Pour Amina Zaher, avoir du talent ne suffit pas pour être photographe de mode. Les études sont un must. « En Egypte, toute personne peut se proclamer professionnelle de la mode. Or, nous n’avons pas vraiment d’établissements spécialisés pour enseigner la haute couture, la photographie de mode, l’art de devenir mannequin, etc. J’essaye d’obtenir l’approbation d’un franchiseur de mode pour fournir son savoir-faire à l’Egypte. J’admire l’initiative prise par la styliste égyptienne Iman Al-Dib, propriétaire de l’Agence Unn, qui a réussi à fonder une école pour la formation de mannequins professionnels », indique Amina Zaher.
Cette dernière collabore de temps en temps avec des stylistes arabes qui ont étudié à l’étranger et qui ont atteint une renommée internationale. Elle coopère, par exemple, avec la designer libyenne de bijoux Jude Bin Halim, avec les Egyptiens Mohanad Kojac et Farida Temraz (vêtements), Amr Saad (lunettes) ainsi qu’avec Aya et Monaz Abdel-Raouf (fondatrices de la marque de sacs Al-Okhtein ou les deux soeurs). Sans oublier Anne-Marie Louis, qu’Amina surnomme la « Zara d’Egypte ».
Lors d’un atelier de photographie au centre éducatif Photopia, Amina Zaher a eu la chance de rencontrer le photographe arménien Kegham, professeur à l’Institut français de la mode à Paris. C’est ce dernier qui l’a mise sur le chemin et c’est en suivant ses conseils qu’elle a réussi à faire ses preuves dans le monde entier.

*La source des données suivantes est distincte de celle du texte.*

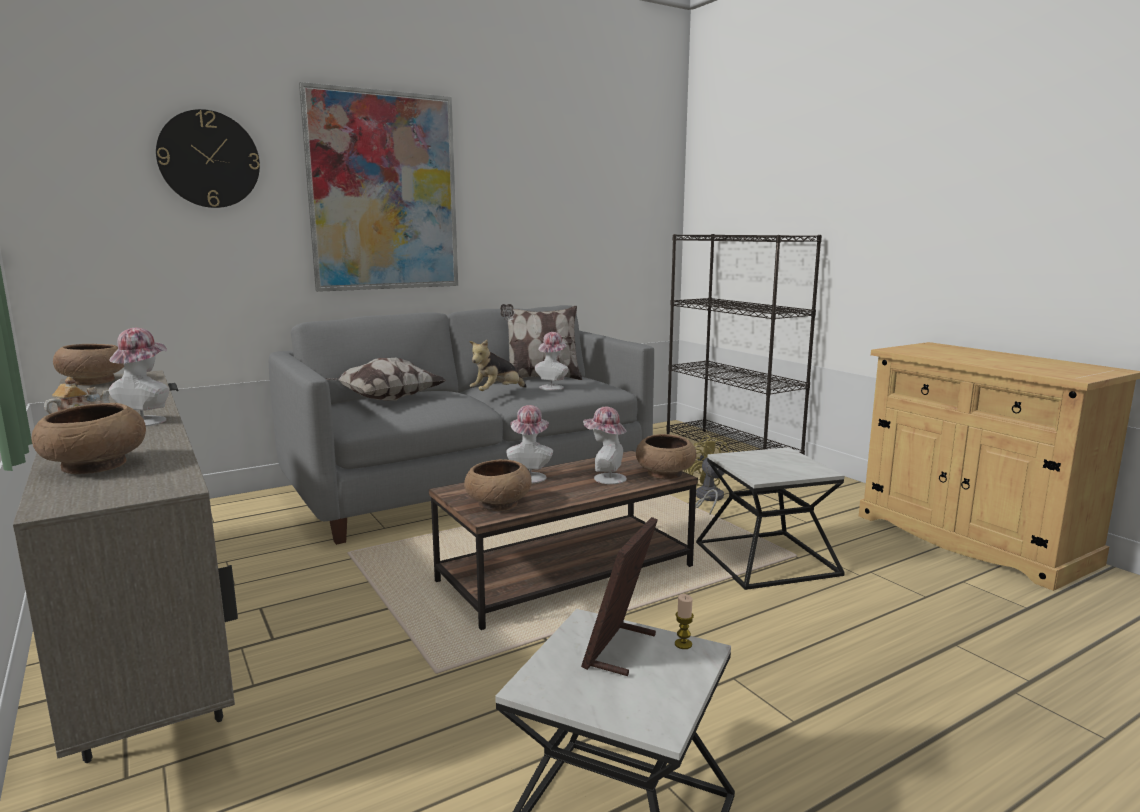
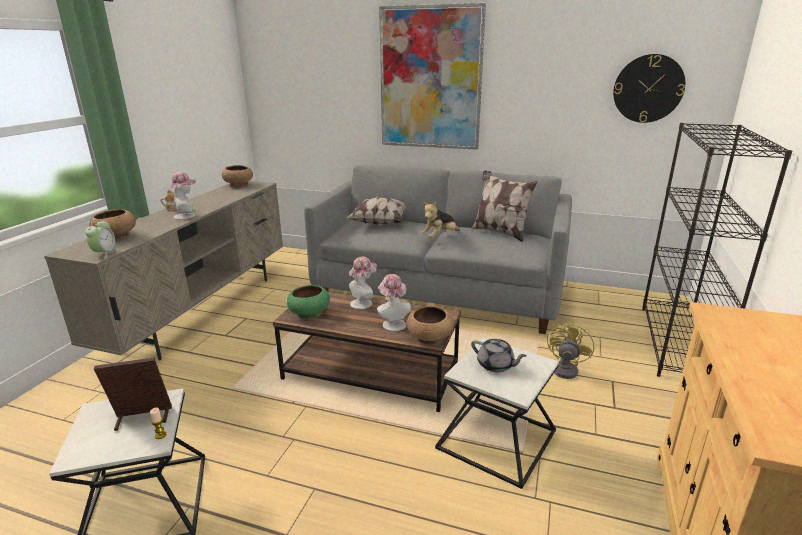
camera: 50 degrees right, 10 degrees up
wall clock [156,109,260,208] -> wall clock moved to [613,54,685,123]
brown bowl [464,459,532,511] -> green bowl [287,285,330,319]
plush toy [469,340,527,391] -> plush toy turned 45 degrees counterclockwise [421,202,460,238]
hat [535,332,568,391] -> none
none -> alarm clock [85,219,119,259]
none -> grey teapot [471,339,527,372]

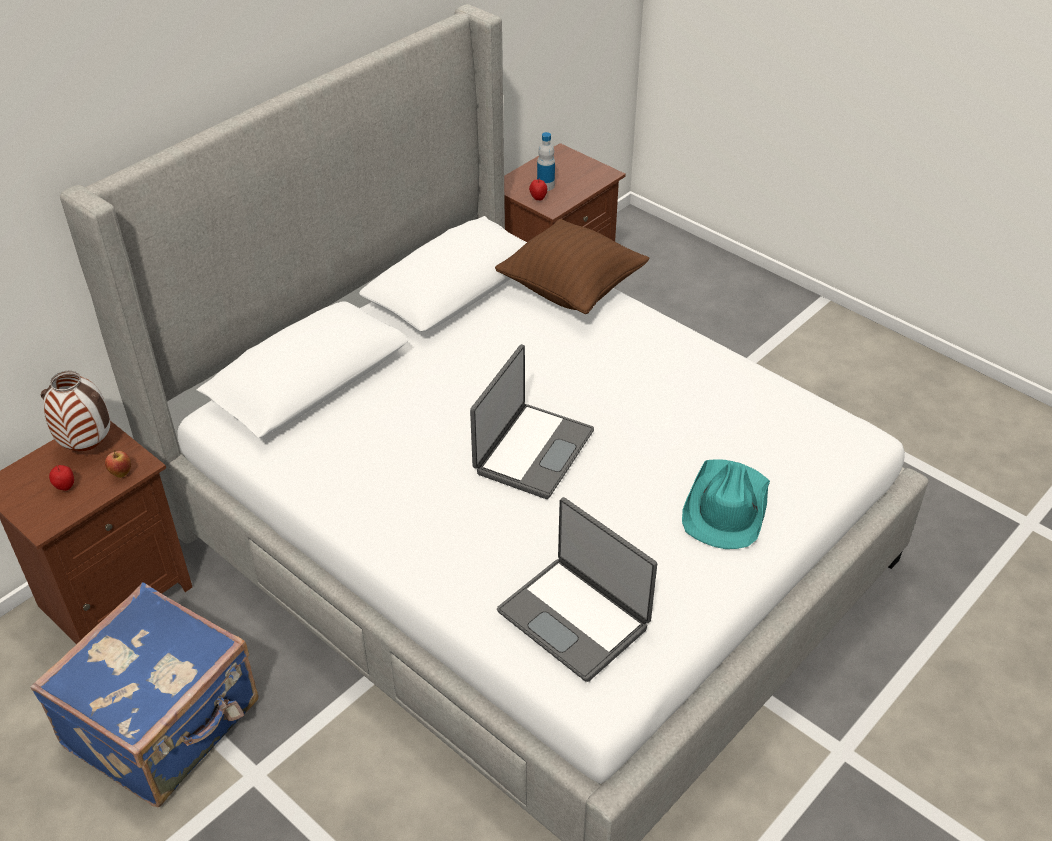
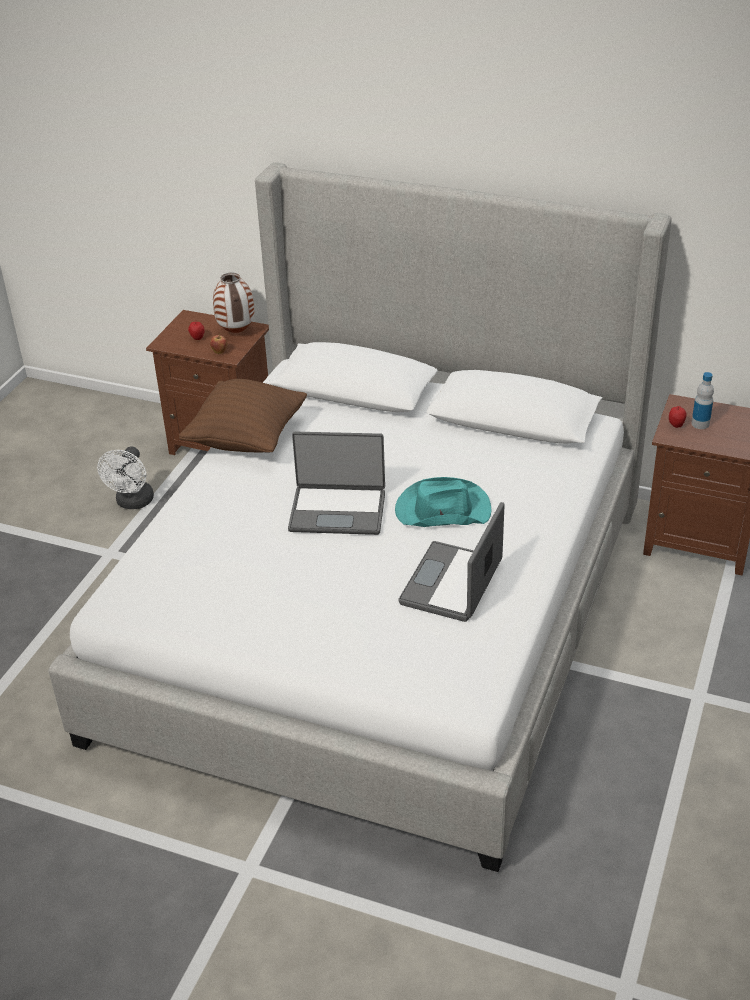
camera: 70 degrees right, 5 degrees down
blue suitcase [30,583,259,807] -> white fan [97,446,154,509]
brown pillow [495,219,650,314] -> brown pillow moved to [179,379,307,453]
laptop [497,497,657,682] -> laptop moved to [398,502,505,622]
turquoise hat [682,459,770,549] -> turquoise hat moved to [395,477,491,527]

Actuellement, la jeune photographe expose au Caire, à la galerie Arcad (dans le quartier de Maadi), sous le titre de Kenya Aesthetics (esthétique du Kenya). L’exposition montre des photos de mode « conceptuelles » et « narratives ». Des Kényans, hommes et femmes, sont habillés selon son goût, pour créer une émotion particulière. « Je ne photographie pas le moment, je le crée », affirme Amina Zaher. Les émotions qui émanent de ses photos sont le fruit d’une mise en scène bien pensée, qui cherche à communiquer un message visuel précis, mais spontané. Pour elle, il fallait absolument transmettre l’héritage culturel des Kényans en y incluant le côté citadin de Nairobi et son côté primitif ou sauvage. Sur les photos, la population des Massaïs reste fidèle à ses traditions, faisant découvrir la beauté authentique des Kényans. Les compositions, le cadrage, l’éclairage, les poses, les tenues vestimentaires — tout accentue cette beauté naturelle et invite à rêver de ces terres lointaines. C’est ce qu’Amina Zaher appelle le « pictorialisme ». Un style plutôt proche de la peinture et qui suscite de l’émotion.
C’est d’ailleurs ce qui caractérise Amina Zaher. « Photographier des gens, c’est surtout un moyen de communiquer avec eux. La photographie de mode accorde un intérêt à la beauté de l’âme humaine, à sa pureté, sa liberté », explique la photographe, qui cherche la perfection en tout. « Parfois, je suis inquiète de la réaction des visiteurs de l’exposition face à ce nouveau genre d’art. J’ai entendu l’une des invités de la galerie commenter: mais pourquoi photographier des Noirs ?! J’étais choquée, car je rejette toute sorte de racisme. J’éprouve beaucoup de compassion à l’égard des marginalisés », indique l’artiste, qui aime photographier dans la rue, avec une présence humaine, directe ou indirecte, dans des situations spontanées. « L’exposition actuelle est le fruit d’un séjour au Kenya avec mon époux en 2017. Nous avons choisi l’Afrique de l’Est car nous partageons une même passion pour les animaux et la mer. Nous n’avions pas eu la chance de célébrer notre lune de miel à cause du travail. Je lui avais promis qu’au Kenya, je ne porterais pas de caméra, mais je n’ai pas pu tenir ma promesse. La photographie me subjugue en tout lieu, à tout moment », confie Amina Zaher.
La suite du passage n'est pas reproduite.